Possibly his buddy was proper. Possibly when you trip onerous sufficient, dream loud sufficient, and let individuals love you anyway, one thing extraordinary would possibly nonetheless be ready on the finish.
“That Bobby hug made all of it price it,” Eager says, voice catching. “I shed a tear at dawn, and I shed the remainder of them at sundown…The biking neighborhood is what bought me by means of this. The individuals who by no means handled me in a different way, but additionally knew when to help with out making it a giant deal.”

Eager and his buddy Alex T. Barratt
(Picture credit score: Julia Wilkins)
On that smoke-hazed March night, when the final glints of fireplace smouldered on the plains, Jacob Eager stood on an empty Stillwater avenue. Soiled. Exhausted. Complete.

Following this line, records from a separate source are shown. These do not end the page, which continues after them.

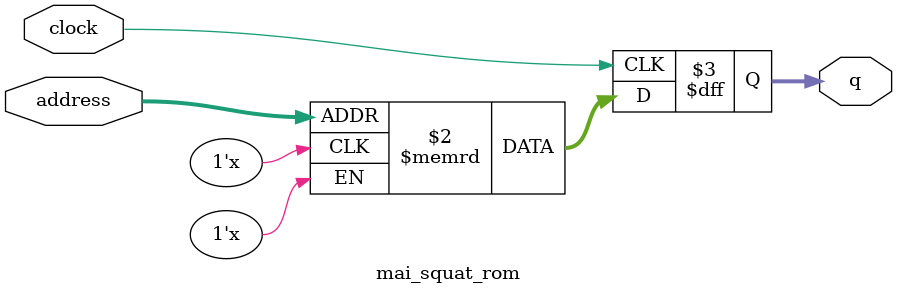
<source format=sv>
module mai_squat_rom (
	input logic clock,
	input logic [12:0] address,
	output logic [2:0] q
);

logic [2:0] memory [0:5119] /* synthesis ram_init_file = "./mai_squat/mai_squat.COE" */;

always_ff @ (posedge clock) begin
	q <= memory[address];
end

endmodule

</source>
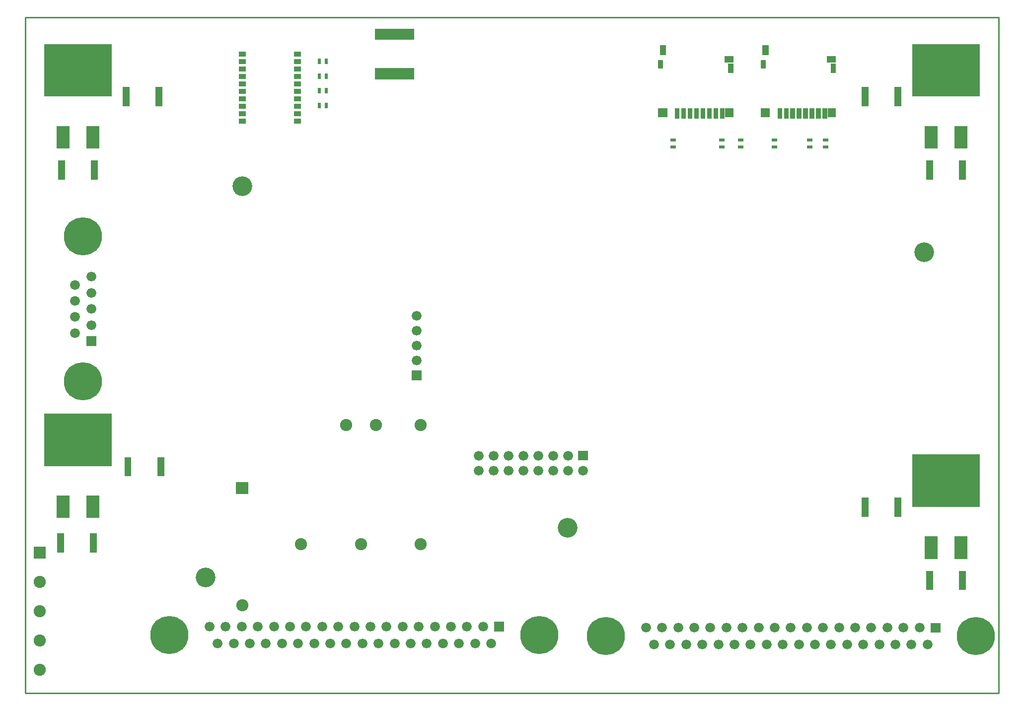
<source format=gbr>
G04 start of page 12 for group -4062 idx -4062 *
G04 Title: DAISI, soldermask *
G04 Creator: pcb 20140316 *
G04 CreationDate: Wed 18 Apr 2018 03:14:34 AM GMT UTC *
G04 For: afonsop *
G04 Format: Gerber/RS-274X *
G04 PCB-Dimensions (mil): 6540.00 4540.00 *
G04 PCB-Coordinate-Origin: lower left *
%MOIN*%
%FSLAX25Y25*%
%LNBOTTOMMASK*%
%ADD173R,0.0330X0.0330*%
%ADD172R,0.0738X0.0738*%
%ADD171R,0.0344X0.0344*%
%ADD170R,0.0423X0.0423*%
%ADD169R,0.0541X0.0541*%
%ADD168R,0.0305X0.0305*%
%ADD167R,0.3530X0.3530*%
%ADD166R,0.0848X0.0848*%
%ADD165R,0.0463X0.0463*%
%ADD164R,0.0200X0.0200*%
%ADD163C,0.1320*%
%ADD162C,0.0817*%
%ADD161C,0.2560*%
%ADD160C,0.0001*%
%ADD159C,0.0660*%
%ADD158C,0.0100*%
G54D158*X0Y454000D02*Y260D01*
X653543D01*
Y454000D01*
X0D01*
G54D159*X600364Y44246D03*
X589564D03*
X578764D03*
X567964D03*
G54D160*G36*
X607864Y47546D02*Y40946D01*
X614464D01*
Y47546D01*
X607864D01*
G37*
G54D161*X638164Y38646D03*
G54D159*X594964Y33046D03*
X584164D03*
X573364D03*
X562564D03*
X557164Y44246D03*
X546364D03*
X535564D03*
X605764Y33046D03*
X551764D03*
X540964D03*
X530164D03*
X470764Y44246D03*
X459964D03*
X449164D03*
X476164Y33046D03*
X465364D03*
X454564D03*
X503164Y44246D03*
X492364D03*
X481564D03*
X486964Y33046D03*
X524764Y44246D03*
X513964D03*
X519364Y33046D03*
X508564D03*
X497764D03*
G54D160*G36*
X259495Y217143D02*Y210543D01*
X266095D01*
Y217143D01*
X259495D01*
G37*
G54D159*X262795Y223843D03*
Y233843D03*
Y243843D03*
Y253843D03*
G54D162*X265551Y180378D03*
X235630D03*
X215551D03*
G54D160*G36*
X314905Y48224D02*Y41624D01*
X321505D01*
Y48224D01*
X314905D01*
G37*
G54D159*X307405Y44924D03*
X296605D03*
X285805D03*
X275005D03*
X264205D03*
G54D162*X265551Y100457D03*
G54D159*X253405Y44924D03*
X242605D03*
X231805D03*
X221005D03*
X210205D03*
X199405D03*
X188605D03*
X177805D03*
G54D162*X185236Y100457D03*
X225394D03*
G54D159*X167005Y44924D03*
X156205D03*
X145405D03*
X134605D03*
X123805D03*
G54D162*X145669Y59315D03*
G54D160*G36*
X371188Y163166D02*Y156566D01*
X377788D01*
Y163166D01*
X371188D01*
G37*
G54D159*X364488Y159866D03*
X354488D03*
X374488Y149866D03*
X364488D03*
X354488D03*
X344488D03*
X334488D03*
X324488D03*
X344488Y159866D03*
X334488D03*
X324488D03*
X314488D03*
Y149866D03*
X304488Y159866D03*
Y149866D03*
G54D160*G36*
X141585Y142140D02*Y133970D01*
X149754D01*
Y142140D01*
X141585D01*
G37*
G36*
X41253Y240017D02*Y233417D01*
X47853D01*
Y240017D01*
X41253D01*
G37*
G54D159*X33353Y242117D03*
Y252917D03*
G54D161*X38953Y209717D03*
G54D159*X44553Y247517D03*
Y258317D03*
Y269117D03*
Y279917D03*
X33353Y263717D03*
Y274517D03*
G54D161*X38953Y306917D03*
G54D159*X312805Y33724D03*
X302005D03*
X291205D03*
G54D161*X345205Y39324D03*
G54D159*X280405Y33724D03*
X269605D03*
X258805D03*
X248005D03*
X237205D03*
X226405D03*
X215605D03*
X204805D03*
X194005D03*
X183205D03*
X172405D03*
X161605D03*
X150805D03*
X140005D03*
X129205D03*
G54D161*X96805Y39324D03*
G54D160*G36*
X5758Y98833D02*Y90663D01*
X13927D01*
Y98833D01*
X5758D01*
G37*
G54D162*X9843Y75063D03*
Y55378D03*
Y35693D03*
Y16008D03*
G54D159*X427564Y44246D03*
X416764D03*
X438364D03*
X443764Y33046D03*
X432964D03*
X422164D03*
G54D161*X389764Y38646D03*
G54D163*X145669Y340811D03*
X121063Y78016D03*
X603346Y296520D03*
X364173Y111480D03*
G54D164*X479515Y371654D02*X481115D01*
X479515Y367054D02*X481115D01*
X466720Y371654D02*X468320D01*
X466720Y367054D02*X468320D01*
G54D165*X68965Y156492D02*Y148224D01*
X91012Y156492D02*Y148224D01*
G54D166*X45433Y128941D02*Y122130D01*
X25433Y128941D02*Y122130D01*
G54D165*X23689Y105311D02*Y97043D01*
X45736Y105311D02*Y97043D01*
G54D167*X30433Y170535D02*X40433D01*
X613110Y142976D02*X623110D01*
G54D165*X563780Y129394D02*Y121126D01*
X585827Y129394D02*Y121126D01*
G54D166*X628110Y101382D02*Y94571D01*
G54D165*X629134Y80181D02*Y71913D01*
G54D166*X608110Y101382D02*Y94571D01*
G54D165*X607087Y80181D02*Y71913D01*
X563780Y404984D02*Y396717D01*
X585827Y404984D02*Y396717D01*
X607087Y355772D02*Y347504D01*
G54D166*X608110Y376972D02*Y370161D01*
G54D165*X629134Y355772D02*Y347504D01*
G54D166*X628110Y376972D02*Y370161D01*
G54D167*X613110Y418567D02*X623110D01*
G54D164*X536602Y371654D02*X538202D01*
X536602Y367054D02*X538202D01*
X525775Y371654D02*X527375D01*
X525775Y367054D02*X527375D01*
X502153Y371654D02*X503753D01*
X502153Y367054D02*X503753D01*
G54D168*X532480Y391598D02*Y387465D01*
X536811Y391598D02*Y387465D01*
G54D169*X541535Y390417D02*Y389630D01*
G54D168*X515157Y391598D02*Y387465D01*
X519488Y391598D02*Y387465D01*
X523819Y391598D02*Y387465D01*
X528150Y391598D02*Y387465D01*
X506496Y391598D02*Y387465D01*
X510827Y391598D02*Y387465D01*
G54D170*X497047Y433134D02*Y430969D01*
G54D171*X495472Y423685D02*Y421323D01*
G54D160*G36*
X493750Y393124D02*Y386923D01*
X499951D01*
Y393124D01*
X493750D01*
G37*
G54D171*X542520Y421323D02*Y418567D01*
G54D170*X540354Y425850D02*X542126D01*
G54D164*X434239Y371654D02*X435839D01*
X434239Y367054D02*X435839D01*
G54D168*X437598Y391598D02*Y387465D01*
G54D160*G36*
X424852Y393124D02*Y386923D01*
X431053D01*
Y393124D01*
X424852D01*
G37*
G54D170*X428150Y433134D02*Y430969D01*
G54D171*X426575Y423685D02*Y421323D01*
X473622D02*Y418567D01*
G54D170*X471457Y425850D02*X473228D01*
G54D169*X472638Y390417D02*Y389630D01*
G54D168*X441929Y391598D02*Y387465D01*
X454921Y391598D02*Y387465D01*
X459252Y391598D02*Y387465D01*
X446260Y391598D02*Y387465D01*
X450591Y391598D02*Y387465D01*
X463583Y391598D02*Y387465D01*
X467913Y391598D02*Y387465D01*
G54D165*X24409Y355772D02*Y347504D01*
G54D166*X25433Y376972D02*Y370161D01*
G54D165*X46457Y355772D02*Y347504D01*
G54D166*X45433Y376972D02*Y370161D01*
G54D167*X30433Y418567D02*X40433D01*
G54D172*X238583Y416205D02*X257480D01*
X238583Y442583D02*X257480D01*
G54D173*X145120Y384256D02*X146620D01*
X145120Y389256D02*X146620D01*
X145120Y394256D02*X146620D01*
X145120Y399256D02*X146620D01*
G54D165*X89764Y404984D02*Y396717D01*
X67717Y404984D02*Y396717D01*
G54D173*X145120Y404256D02*X146620D01*
X145120Y409256D02*X146620D01*
X145120Y414256D02*X146620D01*
X145120Y419256D02*X146620D01*
X145120Y424256D02*X146620D01*
X145120Y429256D02*X146620D01*
G54D164*X202103Y425272D02*Y423672D01*
X197503Y425272D02*Y423672D01*
G54D173*X182120Y429256D02*X183620D01*
X182120Y424256D02*X183620D01*
G54D164*X202103Y395745D02*Y394145D01*
X197503Y395745D02*Y394145D01*
X202103Y415430D02*Y413830D01*
X197503Y415430D02*Y413830D01*
X202103Y405587D02*Y403987D01*
X197503Y405587D02*Y403987D01*
G54D173*X182120Y419256D02*X183620D01*
X182120Y414256D02*X183620D01*
X182120Y409256D02*X183620D01*
X182120Y404256D02*X183620D01*
X182120Y399256D02*X183620D01*
X182120Y394256D02*X183620D01*
X182120Y389256D02*X183620D01*
X182120Y384256D02*X183620D01*
M02*

</source>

Seems, “you don’t at all times want a end line to complete one thing that issues.”
At Mid South, the custom of celebrating the DFL (useless f*cking final) is simply as sacred because the winner’s champagne. Wintle at all times made it clear: the ultimate rider throughout the road is the beating coronary heart of the race. This time, that spirit converged round Jacob Eager. Not as a result of he was final, however as a result of ending on his personal phrases one way or the other introduced the race again to life within the course of.
“Everybody has one thing to study from Jacob,” Wintle says. “He exhibits that you’re succesful, that you’re stunning, and that it doesn’t matter what you appear to be or the place you’re from or what’s occurred to you, you’re worthy of affection—and of doing the belongings you set your thoughts to. He embodies that. That’s the guts and soul of Mid South—from the within out.”